3. They set up a structured, data-driven model to set users up for success.

Product growth managers are data hungry creatures. Every move they make and every step they take is according to the data that flows from their product. Successful growth teams use this data to identify key Aha! moments and habit forming interactions with their products and translate them into clear, quantifiable models. 

They then leverage these models to develop customized, highly specific user journeys that expose new users to those elements at exactly the right time. They deploy these journeys in a way that significantly increases the chance that a user will quickly find the value they’re looking for in the product and become successful users. 

For example, with enough data in their hands and with the right statistical models, growth teams can identify when the Aha! moment occurs for their different target audiences. Successful product growth teams identify the exact combination and timing of features that get their users hooked and make sure they develop an activation flow that leverages these insights.

The Cold start problem is one example of a real life product challenge where some of the solutions can be found in product data. In this scenario, a product’s users only see its value after they’ve been using the product for a while; however, a difficulty seeing the product’s potential value early on holds users back from using it enough to realize said value. By leveraging data that shows when users are first realizing a product’s value, growth PMs can surface these critical moments earlier in the user journey so that users are more likely to continue using the product. 

4. They constantly measure the impact of their actions in the long-term, instead of shipping a new feature and then moving on.
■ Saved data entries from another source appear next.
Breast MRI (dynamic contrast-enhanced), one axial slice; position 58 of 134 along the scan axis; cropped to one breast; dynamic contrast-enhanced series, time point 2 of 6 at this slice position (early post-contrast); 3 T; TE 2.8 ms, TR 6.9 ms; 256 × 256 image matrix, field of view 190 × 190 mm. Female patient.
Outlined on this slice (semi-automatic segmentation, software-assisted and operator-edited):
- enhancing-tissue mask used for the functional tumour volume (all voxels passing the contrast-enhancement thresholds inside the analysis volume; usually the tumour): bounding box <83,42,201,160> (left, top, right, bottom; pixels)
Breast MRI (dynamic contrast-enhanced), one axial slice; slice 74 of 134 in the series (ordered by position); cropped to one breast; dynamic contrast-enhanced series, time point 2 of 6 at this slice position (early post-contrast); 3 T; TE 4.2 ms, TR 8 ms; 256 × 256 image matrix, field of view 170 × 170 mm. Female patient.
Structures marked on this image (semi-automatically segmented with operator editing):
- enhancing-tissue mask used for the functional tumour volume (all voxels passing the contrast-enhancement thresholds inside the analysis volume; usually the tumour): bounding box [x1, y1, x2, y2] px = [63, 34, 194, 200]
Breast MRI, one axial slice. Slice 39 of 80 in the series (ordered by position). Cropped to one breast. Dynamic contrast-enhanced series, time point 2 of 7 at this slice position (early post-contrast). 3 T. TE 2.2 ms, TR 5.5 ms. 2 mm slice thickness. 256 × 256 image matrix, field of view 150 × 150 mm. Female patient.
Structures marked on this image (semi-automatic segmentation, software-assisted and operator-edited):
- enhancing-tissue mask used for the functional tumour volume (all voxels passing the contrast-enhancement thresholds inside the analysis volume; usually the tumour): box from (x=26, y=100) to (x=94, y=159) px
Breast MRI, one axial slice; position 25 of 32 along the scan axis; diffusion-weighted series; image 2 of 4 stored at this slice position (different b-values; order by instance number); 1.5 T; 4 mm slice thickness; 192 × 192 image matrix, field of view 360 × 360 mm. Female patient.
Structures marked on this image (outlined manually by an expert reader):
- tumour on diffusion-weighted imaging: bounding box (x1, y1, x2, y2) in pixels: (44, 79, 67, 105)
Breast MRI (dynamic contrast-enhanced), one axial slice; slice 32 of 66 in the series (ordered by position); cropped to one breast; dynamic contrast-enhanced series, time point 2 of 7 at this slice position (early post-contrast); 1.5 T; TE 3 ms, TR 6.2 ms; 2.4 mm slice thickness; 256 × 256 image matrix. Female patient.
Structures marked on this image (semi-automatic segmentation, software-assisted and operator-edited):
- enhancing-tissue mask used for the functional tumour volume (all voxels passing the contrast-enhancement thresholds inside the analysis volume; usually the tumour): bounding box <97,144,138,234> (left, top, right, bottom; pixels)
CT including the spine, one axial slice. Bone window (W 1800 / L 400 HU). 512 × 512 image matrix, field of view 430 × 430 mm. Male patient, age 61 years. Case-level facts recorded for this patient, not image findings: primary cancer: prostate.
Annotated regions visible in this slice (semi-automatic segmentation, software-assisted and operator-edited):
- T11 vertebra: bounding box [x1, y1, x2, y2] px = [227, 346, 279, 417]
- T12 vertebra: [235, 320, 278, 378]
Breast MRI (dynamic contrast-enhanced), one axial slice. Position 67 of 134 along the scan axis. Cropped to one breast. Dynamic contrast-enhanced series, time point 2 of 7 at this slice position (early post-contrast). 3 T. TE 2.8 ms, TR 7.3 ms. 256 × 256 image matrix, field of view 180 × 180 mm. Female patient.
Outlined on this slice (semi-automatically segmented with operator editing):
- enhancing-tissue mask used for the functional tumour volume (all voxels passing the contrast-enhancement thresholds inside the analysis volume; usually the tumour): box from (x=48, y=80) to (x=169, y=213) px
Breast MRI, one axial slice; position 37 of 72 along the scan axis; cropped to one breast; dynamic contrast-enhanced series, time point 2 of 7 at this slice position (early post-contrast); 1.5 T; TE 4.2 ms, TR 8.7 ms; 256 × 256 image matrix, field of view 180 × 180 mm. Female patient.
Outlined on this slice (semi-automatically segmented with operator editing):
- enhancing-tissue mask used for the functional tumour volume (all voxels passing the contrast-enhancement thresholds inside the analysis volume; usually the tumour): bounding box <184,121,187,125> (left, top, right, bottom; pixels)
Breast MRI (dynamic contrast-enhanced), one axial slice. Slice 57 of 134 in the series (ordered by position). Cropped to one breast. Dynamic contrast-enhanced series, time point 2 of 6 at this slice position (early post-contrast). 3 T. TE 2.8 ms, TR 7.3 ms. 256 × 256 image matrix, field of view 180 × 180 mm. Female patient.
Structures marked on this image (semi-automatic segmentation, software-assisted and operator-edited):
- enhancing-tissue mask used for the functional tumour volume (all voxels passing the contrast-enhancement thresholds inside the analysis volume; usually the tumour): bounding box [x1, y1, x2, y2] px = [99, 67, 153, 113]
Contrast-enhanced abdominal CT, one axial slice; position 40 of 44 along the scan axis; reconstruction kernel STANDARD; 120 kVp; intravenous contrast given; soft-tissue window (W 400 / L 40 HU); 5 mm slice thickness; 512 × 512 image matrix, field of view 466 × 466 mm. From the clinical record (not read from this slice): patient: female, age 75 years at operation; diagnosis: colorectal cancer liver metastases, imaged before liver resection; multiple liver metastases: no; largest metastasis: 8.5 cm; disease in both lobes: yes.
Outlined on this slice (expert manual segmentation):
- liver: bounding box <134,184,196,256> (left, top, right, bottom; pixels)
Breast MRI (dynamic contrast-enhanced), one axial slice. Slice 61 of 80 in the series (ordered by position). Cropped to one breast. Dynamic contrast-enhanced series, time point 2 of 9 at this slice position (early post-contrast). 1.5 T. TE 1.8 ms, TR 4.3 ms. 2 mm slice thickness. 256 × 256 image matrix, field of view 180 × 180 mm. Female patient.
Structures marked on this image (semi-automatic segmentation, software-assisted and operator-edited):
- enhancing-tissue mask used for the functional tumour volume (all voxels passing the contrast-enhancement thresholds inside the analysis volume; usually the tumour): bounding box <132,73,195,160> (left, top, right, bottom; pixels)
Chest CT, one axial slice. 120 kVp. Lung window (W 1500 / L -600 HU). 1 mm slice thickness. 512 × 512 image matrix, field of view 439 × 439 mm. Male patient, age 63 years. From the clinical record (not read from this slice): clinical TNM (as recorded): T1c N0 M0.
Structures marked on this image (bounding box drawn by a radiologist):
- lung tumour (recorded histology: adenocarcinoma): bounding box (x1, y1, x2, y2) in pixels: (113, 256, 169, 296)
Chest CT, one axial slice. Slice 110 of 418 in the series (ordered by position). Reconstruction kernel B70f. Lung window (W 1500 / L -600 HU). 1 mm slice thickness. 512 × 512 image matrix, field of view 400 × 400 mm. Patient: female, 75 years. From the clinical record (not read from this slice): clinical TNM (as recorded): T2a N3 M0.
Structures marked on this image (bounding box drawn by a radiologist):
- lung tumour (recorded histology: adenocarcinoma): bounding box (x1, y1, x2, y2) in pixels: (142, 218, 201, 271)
While excellent for testing functionality, experiment environments are lab-like in essence and fall short when it comes to replicating real-world results. In the real-world there is no vacuum, so different factors and changing circumstances often influence the way users actually interact with a product (e.g Novelty effect).

That’s why the impact of every change in the product, from the launch of a new feature to even the slightest modification in the onboarding flow, should be measured over the long-term. It’s the only way that PMs can be confident that the effect they’re seeing is real and was developed and measured using a clear, unbiased, data-driven approach to product development.
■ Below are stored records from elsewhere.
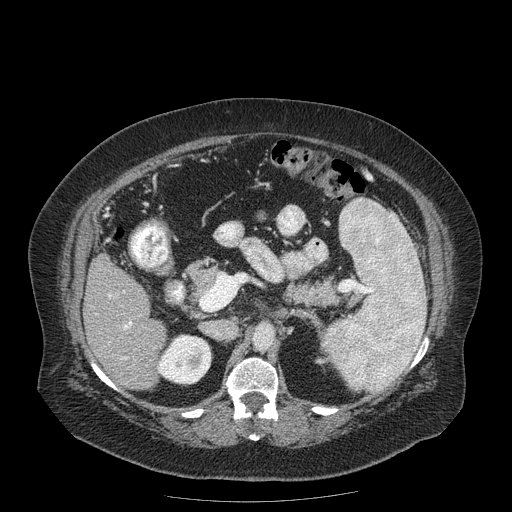
Contrast-enhanced abdominal CT (liver protocol), one axial slice. Reconstruction kernel STANDARD. 120 kVp. Soft-tissue window (W 400 / L 40 HU). 2.5 mm slice thickness. 512 × 512 image matrix. From the clinical record (not read from this slice): diagnosis: hepatocellular carcinoma (patient treated with transarterial chemoembolisation; whether this scan precedes or follows treatment is not stated here); TNM stage (as recorded): Stage-IIIB; Child-Pugh class: A; tumour differentiation: well differentiated; tumour nodularity: uninodular.
Structures marked on this image (semi-automatically segmented with operator editing):
- liver parenchyma outside the tumour (the mass and vessels are separate outlines, so this box may not span the whole liver): bounding box [x1, y1, x2, y2] px = [84, 254, 166, 390]
- portal vein: [108, 295, 132, 359]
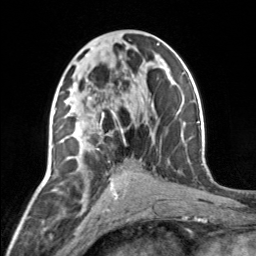
Breast MRI, one axial slice; position 72 of 160 along the scan axis; cropped to one breast; dynamic contrast-enhanced series, time point 2 of 7 at this slice position (early post-contrast); 3 T; TE 1.7 ms, TR 4.6 ms; 256 × 256 image matrix. Female patient.
Structures marked on this image (semi-automatically segmented with operator editing):
- enhancing-tissue mask used for the functional tumour volume (all voxels passing the contrast-enhancement thresholds inside the analysis volume; usually the tumour): box from (x=73, y=96) to (x=126, y=144) px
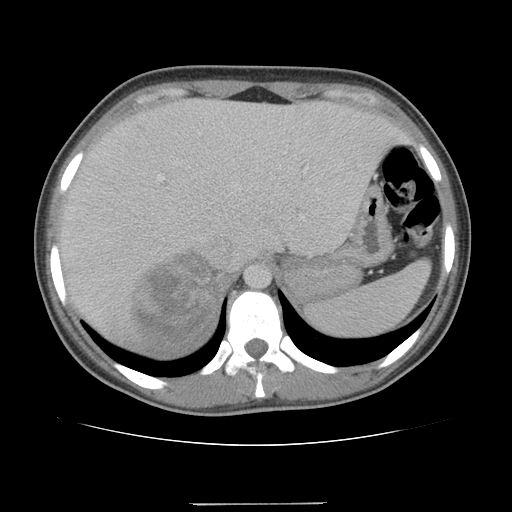
Contrast-enhanced abdominal CT, one axial slice. Position 82 of 100 along the scan axis. Reconstruction kernel STANDARD. Intravenous contrast given. Soft-tissue window (W 400 / L 40 HU). 5 mm slice thickness. 512 × 512 image matrix, field of view 360 × 360 mm. Patient: female, 21 years. Case-level facts recorded for this patient, not image findings: diagnosis: adrenocortical carcinoma; tumour side: right adrenal.
Annotated regions visible in this slice (semi-automatically segmented with operator editing):
- mass: bounding box [x1, y1, x2, y2] px = [131, 256, 220, 349]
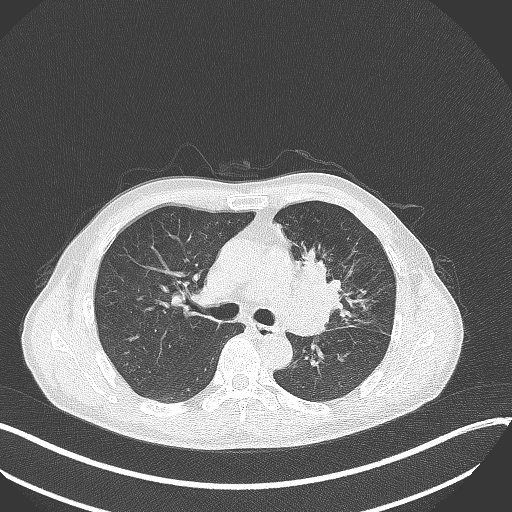
Chest CT, one axial slice; slice 209 of 411 in the series (ordered by position); 120 kVp; lung window (W 1500 / L -600 HU); 512 × 512 image matrix. Patient: male, 56 years. From the clinical record (not read from this slice): clinical TNM (as recorded): T2a N0 M0.
Outlined on this slice (bounding box drawn by a radiologist):
- lung tumour (recorded histology: squamous cell carcinoma): bounding box (x1, y1, x2, y2) in pixels: (290, 244, 350, 324)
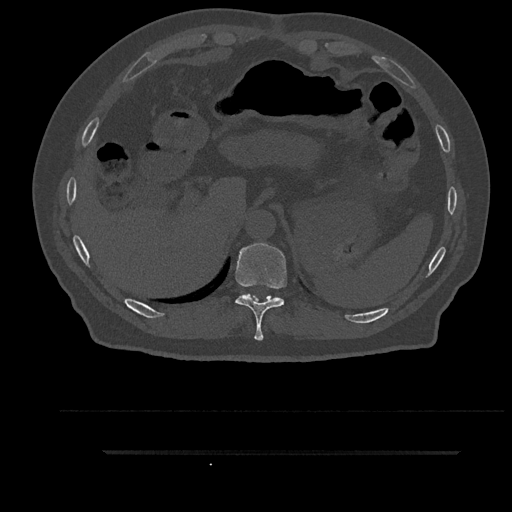
CT including the spine, one axial slice. Position 354 of 797 along the scan axis. 120 kVp. Bone window (W 1800 / L 400 HU). 0.5 mm slice thickness. 512 × 512 image matrix. Patient: male, 63 years. Case-level facts recorded for this patient, not image findings: primary cancer: renal; vertebrae with lytic lesions (as recorded): T8.
Annotated regions visible in this slice (semi-automatic segmentation, software-assisted and operator-edited):
- T10 vertebra: bounding box (x1, y1, x2, y2) in pixels: (235, 243, 287, 341)
- T11 vertebra: (244, 294, 279, 299)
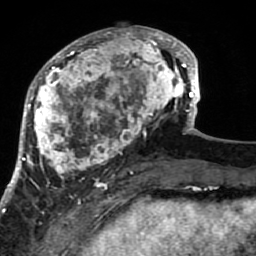
Breast MRI (dynamic contrast-enhanced), one axial slice; slice 29 of 80 in the series (ordered by position); cropped to one breast; dynamic contrast-enhanced series, time point 2 of 7 at this slice position (early post-contrast); 1.5 T; TE 2.6 ms, TR 5.9 ms; 256 × 256 image matrix, field of view 155 × 155 mm. Female patient.
Structures marked on this image (semi-automatic segmentation, software-assisted and operator-edited):
- enhancing-tissue mask used for the functional tumour volume (all voxels passing the contrast-enhancement thresholds inside the analysis volume; usually the tumour): bounding box [x1, y1, x2, y2] px = [21, 26, 189, 203]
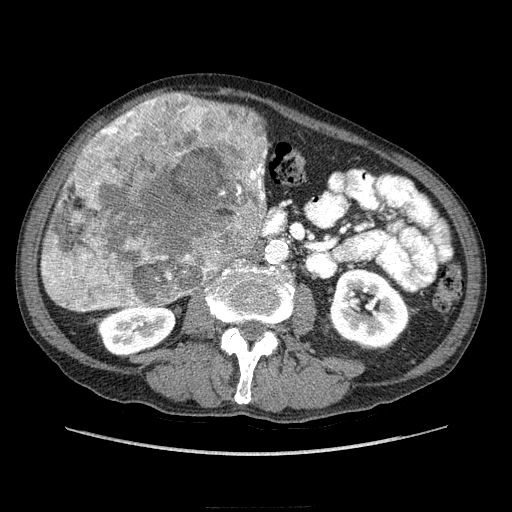
Contrast-enhanced abdominal CT (liver protocol), one axial slice; position 77 of 218 along the scan axis; reconstruction kernel STANDARD; 100 kVp; soft-tissue window (W 400 / L 40 HU); 512 × 512 image matrix, field of view 380 × 380 mm. Case-level facts recorded for this patient, not image findings: diagnosis: hepatocellular carcinoma (patient treated with transarterial chemoembolisation; whether this scan precedes or follows treatment is not stated here); TNM stage (as recorded): Stage-IIIA; Child-Pugh class: A.
Structures marked on this image (semi-automatically segmented with operator editing):
- liver parenchyma outside the tumour (the mass and vessels are separate outlines, so this box may not span the whole liver): bounding box <40,132,266,312> (left, top, right, bottom; pixels)
- mass: <42,93,269,311>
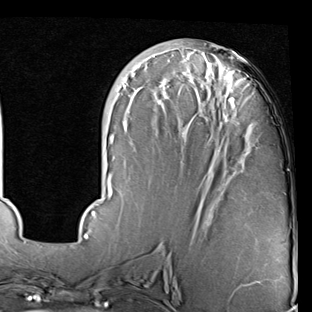
Breast MRI (dynamic contrast-enhanced), one axial slice. Slice 31 of 90 in the series (ordered by position). Cropped to one breast. Dynamic contrast-enhanced series, time point 2 of 7 at this slice position (early post-contrast). 1.5 T. TE 2 ms, TR 5.1 ms. 2 mm slice thickness. 312 × 312 image matrix, field of view 219 × 219 mm. Female patient.
Annotated regions visible in this slice (semi-automatic segmentation, software-assisted and operator-edited):
- enhancing-tissue mask used for the functional tumour volume (all voxels passing the contrast-enhancement thresholds inside the analysis volume; usually the tumour): box from (x=84, y=45) to (x=244, y=239) px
Growth teams are well-aware that the only way to truly understand the impact of their work is to constantly measure and analyze its impact to ensure that the results they’re seeing are credible. What sets the successful teams from the rest though, is their ability to go back to the data even long after the experiment has ended, learn from the process, analyze the long-term impact and iterate accordingly. In the messy environment caused by high-velocity experiments and endless KPIs, doing so is hard to prioritize and more so, to execute.

Conclusion

Product growth teams are still the new kid on the product block. This innovative function is focused on optimizing the product to achieve growth in prioritized KPIs such as acquisition, retention, conversion and more. These elite teams are fueled by product data generated when users interact with their products. They use this data to better understand how users gain value and to identify those key features and processes that create the most of it for their users. 
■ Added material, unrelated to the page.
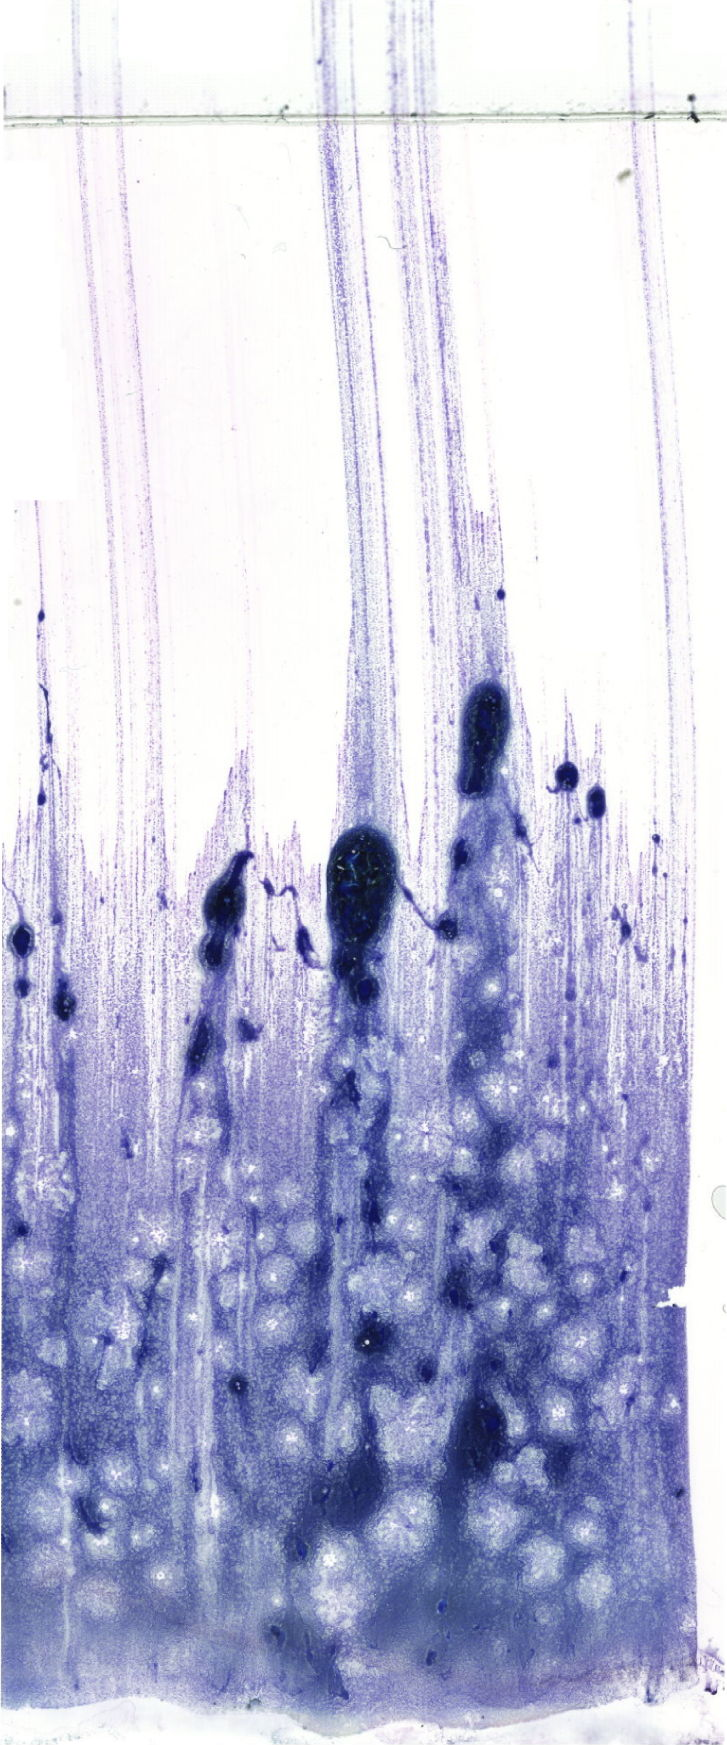
May-Grünwald-Giemsa (MGG)-stained marrow aspirate smear (whole slide), whole scanned area (about 20.6 x 49.5 mm) shown as a low-resolution overview. Patient sex: male.
Diagnosis: Acute Monocytic Leukemia.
The most successful among them leverage the approaches and processes described in this article. They measure the impact of their actions over the long-term so that they’re sure that their effect is significant and sustainable. They build growth models that account for the performance tradeoff of their actions, as any change that improves one metric could negatively impact another. They lean on data to quantify and model the flows that quickly surface value for their users. They also build infrastructure to support high velocity experimentation as a way to generate crucial data and ensure a steady backlog of high impact experiments. At the end of the day, everyone uses the data, everyone looks at dashboards. But what separates the successful growth teams from the rest, is the way they work with their data – they are able to deeply infuse it into their growth process, decision making and strategy, and unlock real exponential growth.